━━ Extract to read ━━

A recipe my husband can’t live without, using corn tortillas and sour cream to create the perfect enchilada!

Ingredients

  • 3 pieces Boneless Chicken Breasts, Cooked And Shredded
  • 1 package Taco Seasoning, 1 Ounce Packet
  • 32 ounces, fluid Enchilada Sauce
  • ½ cups Oil
  • ½ cups Sour Cream
  • 12 whole Corn Tortillas
  • 2 cups Monterey Jack Cheese

Preparation

In a large pan add shredded chicken and taco seasoning and cook per the instructions on the packet of seasonings.

Meanwhile, take a 9×13-inch baking dish and coat the bottom with a layer of enchilada sauce.

In a small pan, heat the oil on medium.

Once most of the seasonings have been absorbed in the chicken, add the 1/2 cup of sour cream. Take off the burner once the sour cream starts to thicken a bit.

Using tongs, put a tortilla in the hot oil until it begins to soften. Put the softened tortilla on a plate and scoop the chicken mixture onto the tortilla. Sprinkle with a little bit of cheese and roll.

━━━
━━ Data to examine ━━

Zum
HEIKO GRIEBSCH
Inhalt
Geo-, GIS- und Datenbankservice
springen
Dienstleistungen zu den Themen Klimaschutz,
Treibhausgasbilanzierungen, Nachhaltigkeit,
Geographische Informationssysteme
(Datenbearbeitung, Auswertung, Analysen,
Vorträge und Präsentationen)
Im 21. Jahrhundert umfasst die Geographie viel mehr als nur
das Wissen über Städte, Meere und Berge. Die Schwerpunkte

━━━
━━ Data to examine ━━

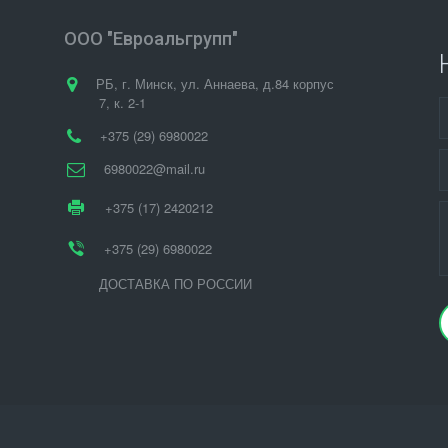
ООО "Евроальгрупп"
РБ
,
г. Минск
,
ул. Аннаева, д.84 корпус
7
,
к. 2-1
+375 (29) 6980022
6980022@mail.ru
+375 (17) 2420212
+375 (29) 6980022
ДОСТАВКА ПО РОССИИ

━━━

About this task - Reproduce the enchilada recipe word for word, starting with "Meanwhile, take a" and going on through "cheese and roll.". Rely only on the enchilada recipe and set the material aside.

Written answer -
Meanwhile, take a 9×13-inch baking dish and coat the bottom with a layer of enchilada sauce.

In a small pan, heat the oil on medium.

Once most of the seasonings have been absorbed in the chicken, add the 1/2 cup of sour cream. Take off the burner once the sour cream starts to thicken a bit.

Using tongs, put a tortilla in the hot oil until it begins to soften. Put the softened tortilla on a plate and scoop the chicken mixture onto the tortilla. Sprinkle with a little bit of cheese and roll.